Llegada la comitiva de jueces, escribanos, protagonistas y mirones a la ermita del Cristo, consideró don Pedro que era llegado el momento de tomar declaración a tan alto testigo:
—Hijo de María: ¿juras que es cierto que don Diego Martínez dio aquí, en tu presencia, palabra de matrimonio a doña Inés de Vargas? —preguntó el notario, mientras acercaba hacia él la Biblia.
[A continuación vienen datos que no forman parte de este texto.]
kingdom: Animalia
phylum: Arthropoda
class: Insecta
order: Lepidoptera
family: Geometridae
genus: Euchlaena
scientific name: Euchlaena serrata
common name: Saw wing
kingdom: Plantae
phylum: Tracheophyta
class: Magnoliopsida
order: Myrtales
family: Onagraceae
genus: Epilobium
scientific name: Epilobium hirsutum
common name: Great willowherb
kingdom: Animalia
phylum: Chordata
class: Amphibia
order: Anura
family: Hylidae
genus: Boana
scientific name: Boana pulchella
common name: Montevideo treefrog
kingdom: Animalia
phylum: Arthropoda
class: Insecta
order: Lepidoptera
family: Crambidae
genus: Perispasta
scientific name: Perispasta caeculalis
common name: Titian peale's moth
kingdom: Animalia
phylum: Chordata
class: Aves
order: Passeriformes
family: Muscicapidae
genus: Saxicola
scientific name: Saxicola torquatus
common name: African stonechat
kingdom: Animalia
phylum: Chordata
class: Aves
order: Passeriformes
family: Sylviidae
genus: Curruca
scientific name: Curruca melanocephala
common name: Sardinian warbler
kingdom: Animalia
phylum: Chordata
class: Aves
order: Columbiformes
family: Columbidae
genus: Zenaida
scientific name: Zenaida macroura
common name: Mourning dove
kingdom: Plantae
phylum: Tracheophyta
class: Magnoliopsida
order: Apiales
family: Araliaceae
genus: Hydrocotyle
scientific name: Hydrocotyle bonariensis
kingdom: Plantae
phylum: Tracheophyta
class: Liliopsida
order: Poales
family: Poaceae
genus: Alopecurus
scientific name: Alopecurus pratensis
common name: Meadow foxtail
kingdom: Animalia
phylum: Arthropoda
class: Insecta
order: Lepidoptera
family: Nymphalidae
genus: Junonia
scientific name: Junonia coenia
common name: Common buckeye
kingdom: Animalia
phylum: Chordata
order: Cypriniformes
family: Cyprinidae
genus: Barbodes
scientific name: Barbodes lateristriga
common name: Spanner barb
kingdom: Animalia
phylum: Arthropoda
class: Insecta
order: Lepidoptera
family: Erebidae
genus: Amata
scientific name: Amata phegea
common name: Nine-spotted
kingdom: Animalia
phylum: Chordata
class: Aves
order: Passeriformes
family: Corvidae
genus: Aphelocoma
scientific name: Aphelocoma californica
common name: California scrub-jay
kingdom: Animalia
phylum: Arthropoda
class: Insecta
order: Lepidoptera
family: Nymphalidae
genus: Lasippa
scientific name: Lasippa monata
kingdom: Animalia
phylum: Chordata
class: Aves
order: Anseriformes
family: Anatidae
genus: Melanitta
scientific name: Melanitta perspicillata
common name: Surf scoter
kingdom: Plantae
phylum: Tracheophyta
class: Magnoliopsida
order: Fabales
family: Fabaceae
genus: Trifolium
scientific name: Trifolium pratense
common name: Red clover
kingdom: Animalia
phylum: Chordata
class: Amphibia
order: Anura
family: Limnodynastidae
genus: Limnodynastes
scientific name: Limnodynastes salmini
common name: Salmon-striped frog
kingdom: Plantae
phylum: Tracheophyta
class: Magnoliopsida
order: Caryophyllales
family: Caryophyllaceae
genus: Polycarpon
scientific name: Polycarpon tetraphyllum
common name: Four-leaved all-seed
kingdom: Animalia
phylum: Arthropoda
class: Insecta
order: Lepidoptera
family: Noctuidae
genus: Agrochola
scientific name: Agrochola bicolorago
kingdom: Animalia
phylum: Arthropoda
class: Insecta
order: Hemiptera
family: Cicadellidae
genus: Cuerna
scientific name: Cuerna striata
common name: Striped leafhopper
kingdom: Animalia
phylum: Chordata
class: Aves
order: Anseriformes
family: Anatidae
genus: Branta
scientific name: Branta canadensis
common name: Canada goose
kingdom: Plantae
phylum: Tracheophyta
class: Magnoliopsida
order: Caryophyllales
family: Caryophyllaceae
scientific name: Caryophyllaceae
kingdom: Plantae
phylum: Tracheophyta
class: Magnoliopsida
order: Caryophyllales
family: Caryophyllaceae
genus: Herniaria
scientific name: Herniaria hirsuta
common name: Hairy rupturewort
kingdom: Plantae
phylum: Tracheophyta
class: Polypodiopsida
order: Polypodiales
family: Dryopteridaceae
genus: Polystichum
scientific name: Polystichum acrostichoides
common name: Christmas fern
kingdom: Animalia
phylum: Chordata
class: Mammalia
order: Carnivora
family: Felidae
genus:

Y una voz sobrenatural que llenó todo el recinto, exclamó:
—¡Sí, juro!
Y entonces, la imagen despegó de la cruz una ensangrentada y desgarrada mano que posó sobre el libro en señal de juramento. Sobrecogidos los presentes, nadie supo qué hablar, y don Diego, tembloroso, cedió ante tan buen testigo y cumplió su palabra con doña Inés, aunque quién sabe si ambos, espantados ante el prodigio, no decidieron renunciar a las vanidades de este mundo y profesar como religiosos en alguno de los conventos que encierra la ciudad. La imagen del Cristo de la Vega, desde entonces, ha permanecido siempre así, con el brazo desenclavado.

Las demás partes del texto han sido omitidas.